After extending the loan period, although the monthly repayment pressure is less, in the long term, it is possible to pay more interest on the total amount. Therefore, we must determine if we have lost from a professional point of view.

 

What will not change?

 

There are two things that will not change after refinancing.

 

1. Liabilities

 

Under normal circumstances, your debt will not change when you apply for refinancing. Unless you are using Cash-out Refinance.

 

2. Mortgage

 

When you cannot afford the mortgage, your home will still be mortgaged and will not be changed by refinancing.

 

Are there any traps?

 

Of course there are. Some common misconceptions require special attention.

 

1. Overestimated housing value

 

Three years ago, your home was valued at $ 1 million, which doesn't mean it's still the same price.

 

Fortunately, real estate appreciation in Seattle and the Bay Area is stable, but the rest of the United States may not be as fortunate.

 

The fall in house valuations leads to a reduction in the net asset value and the refinancing offer proposed by the banks may be lower than expected.

 

2. Look only at interest rates

 

Lower interest rates are the main motivation for refinancing.

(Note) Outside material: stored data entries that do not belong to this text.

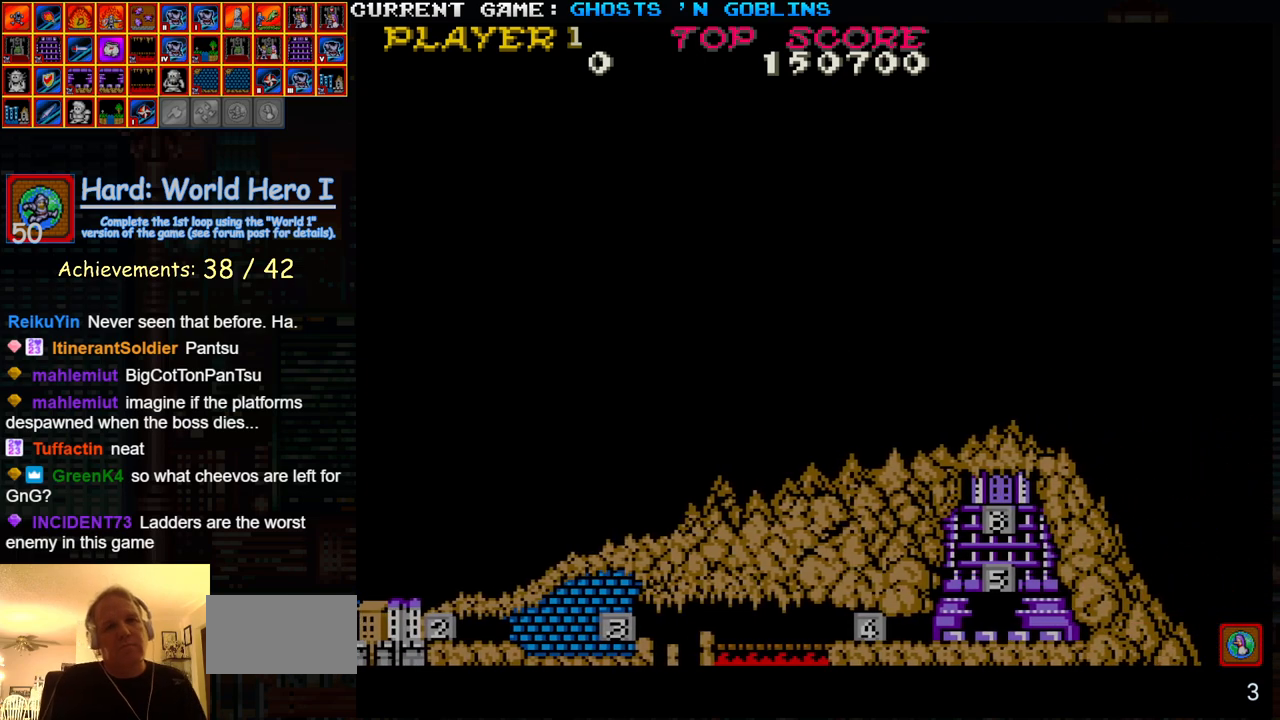
{"buttons": [], "left_stick": "right", "events": []}
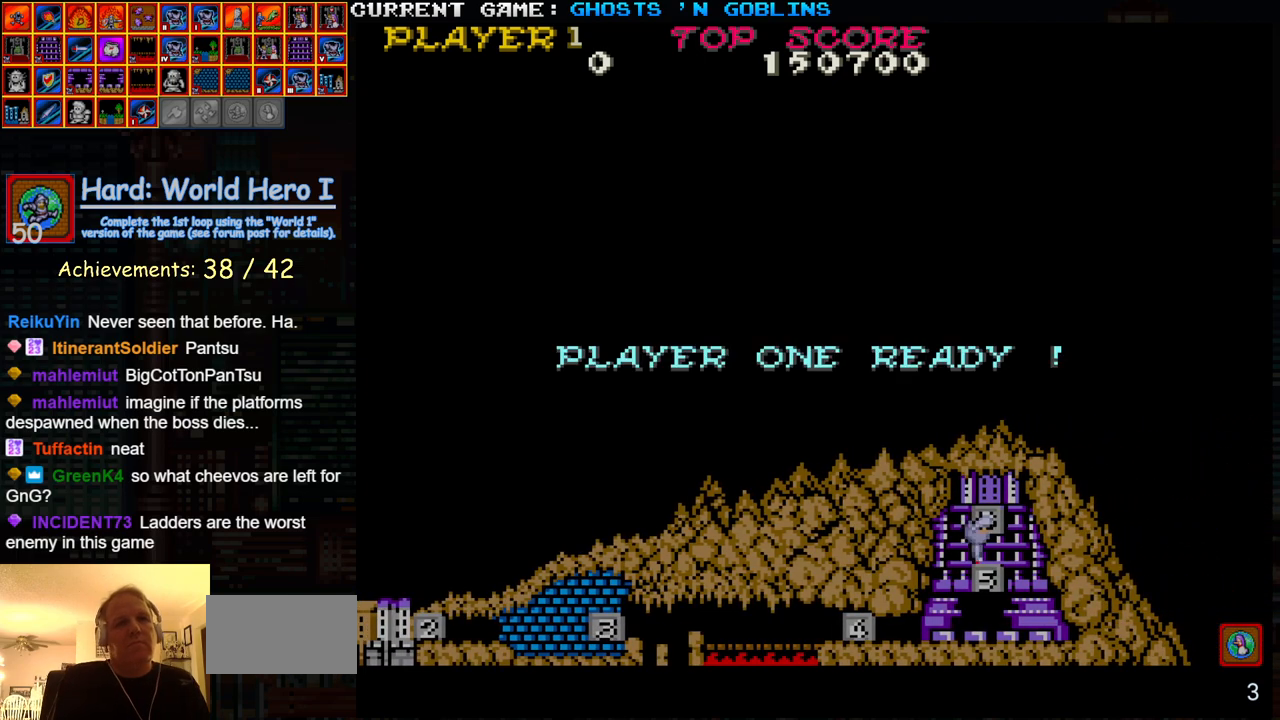
{"buttons": [], "left_stick": "right", "events": []}
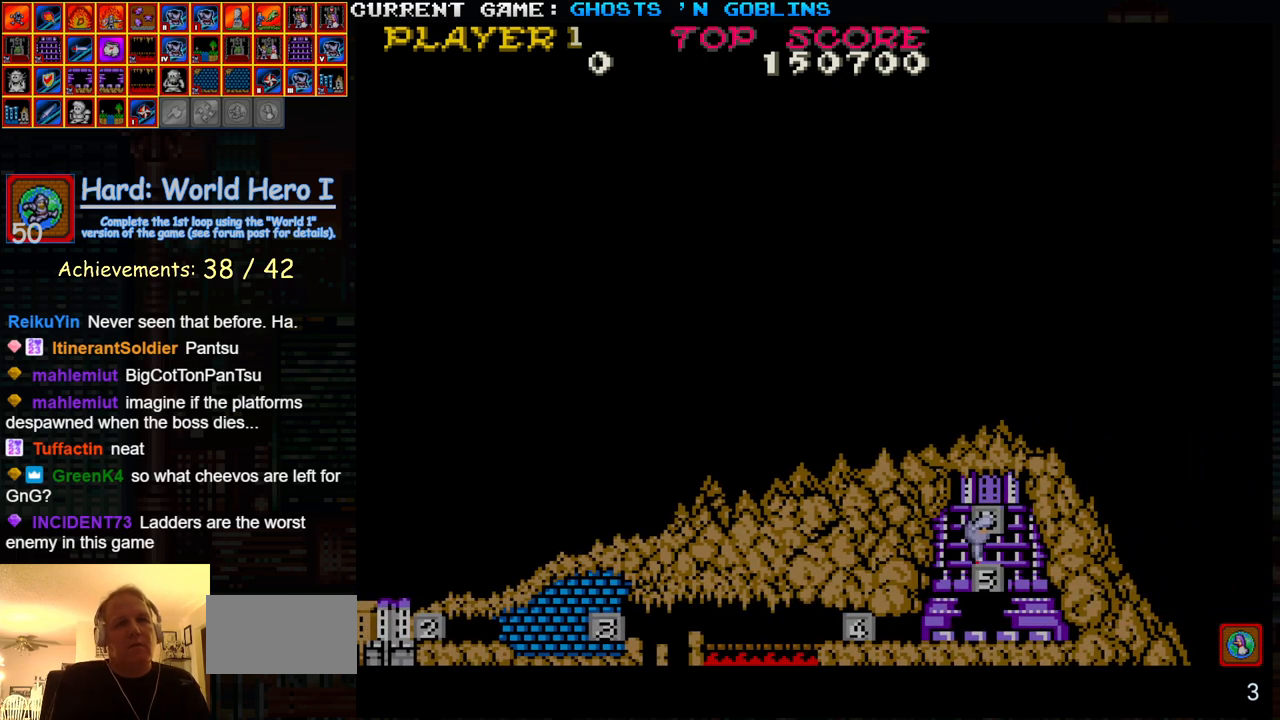
{"buttons": [], "left_stick": "center", "events": [[433, "left_stick", "center"]]}
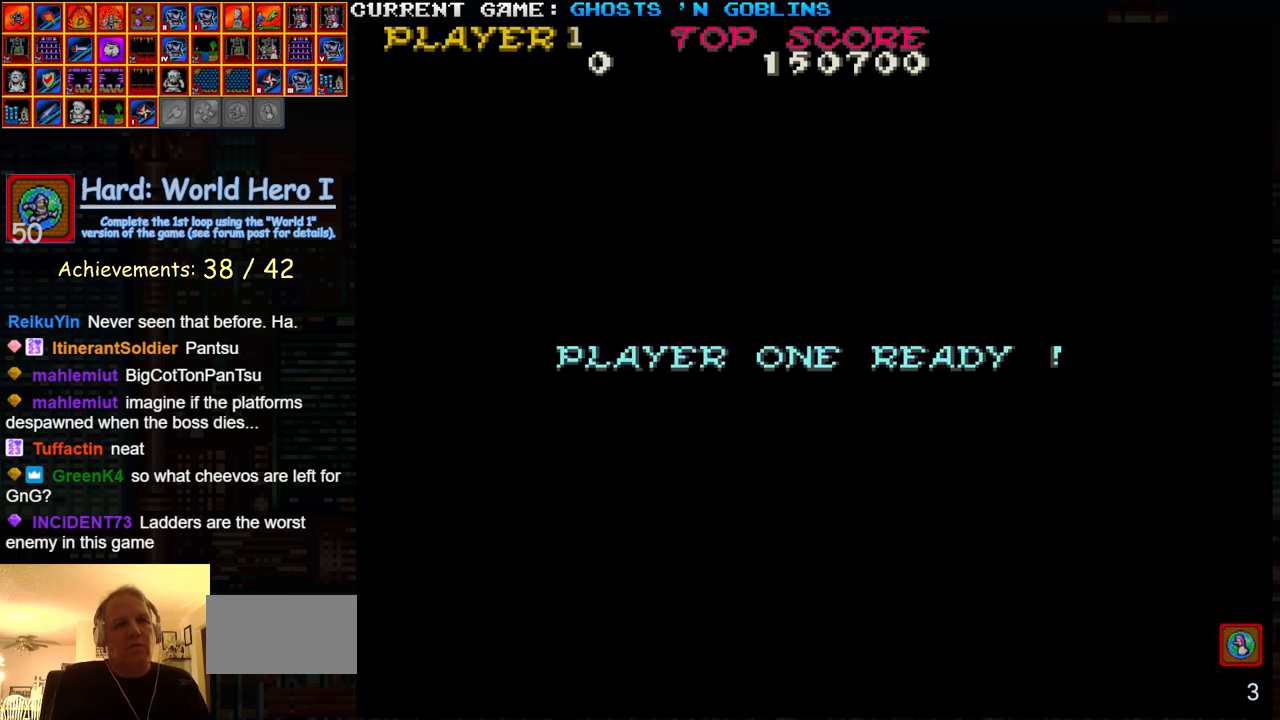
{"buttons": [], "left_stick": "center", "events": []}
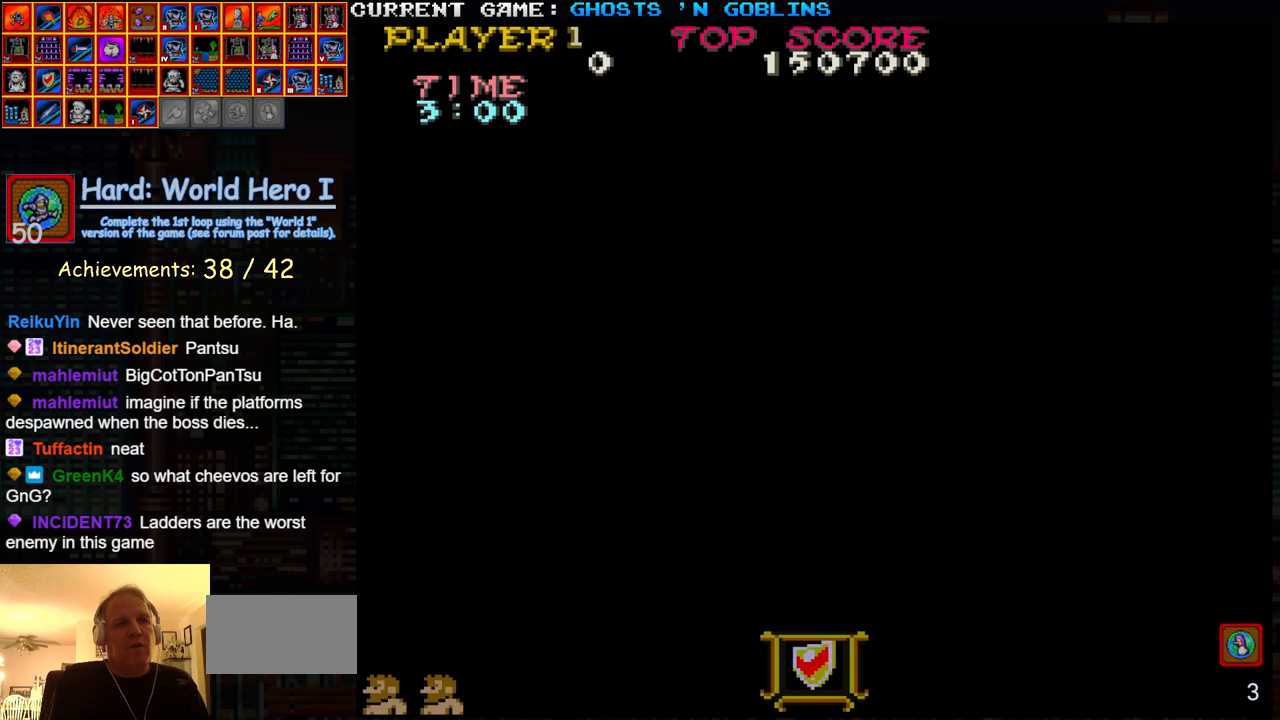
{"buttons": [], "left_stick": "down", "events": [[50, "left_stick", "right"], [383, "left_stick", "down"], [433, "SQUARE", "down"], [500, "SQUARE", "up"]]}
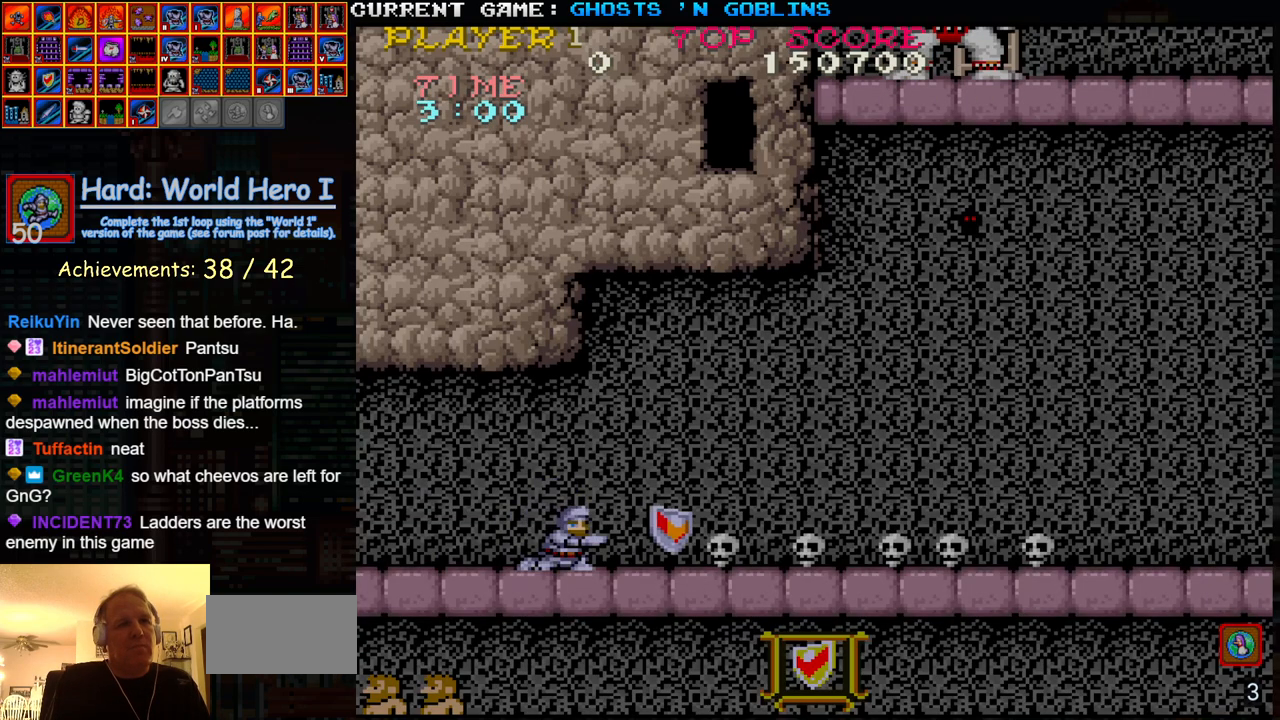
{"buttons": [], "left_stick": "down", "events": [[83, "left_stick", "up"], [200, "left_stick", "right"], [500, "left_stick", "down"]]}
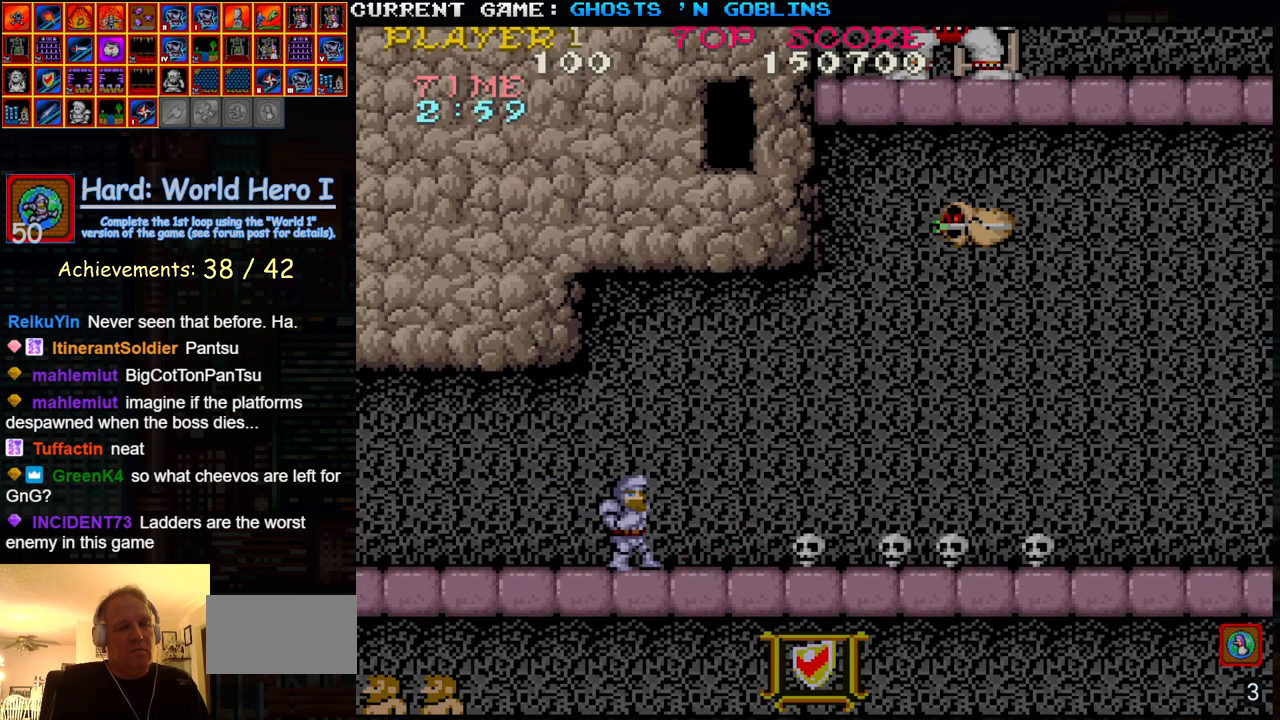
{"buttons": [], "left_stick": "right", "events": [[50, "SQUARE", "down"], [133, "SQUARE", "up"], [150, "left_stick", "up"], [300, "left_stick", "right"]]}
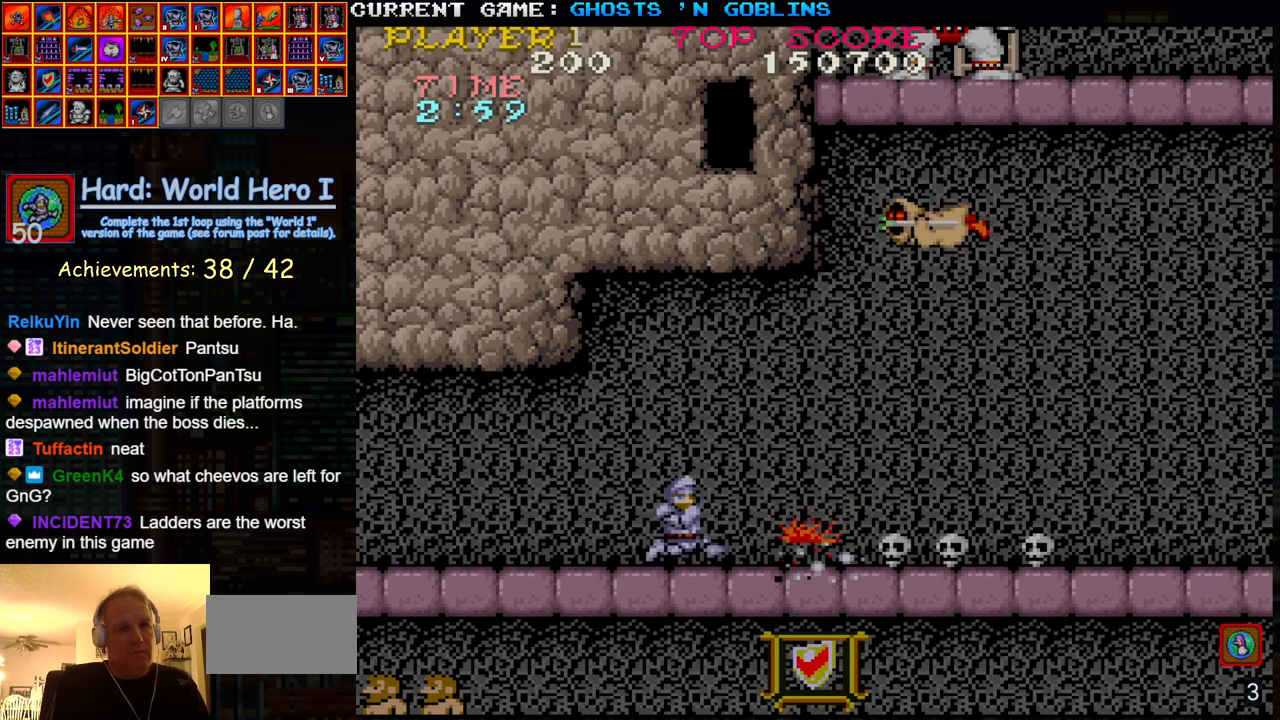
{"buttons": ["SQUARE"], "left_stick": "down", "events": [[300, "SQUARE", "down"], [333, "left_stick", "down"], [367, "SQUARE", "up"], [483, "SQUARE", "down"]]}
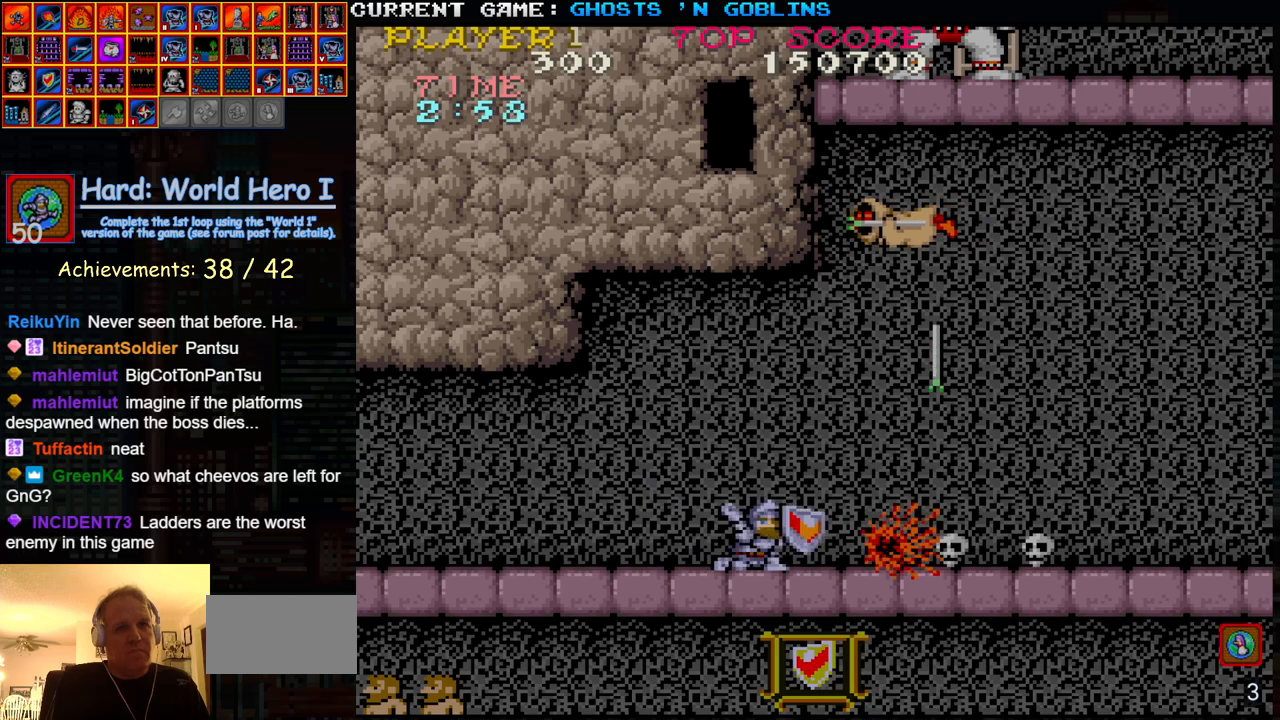
{"buttons": [], "left_stick": "right", "events": [[50, "SQUARE", "up"], [50, "left_stick", "center"], [100, "left_stick", "up"], [267, "left_stick", "right"]]}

But if you only look at the interest rate and ignore the loan period, processing fees, etc. mentioned above, you risk losing the watermelon and picking sesame seeds.

 

At present, macro and comprehensive considerations are necessary.

 

3. Don't read the terms

 

You can have a similar experience: an 80-page document was signed without even looking at it.

 

Know that the loans are linked to your monthly expenses and your long-term commitments. The provisions must be read carefully to understand the money.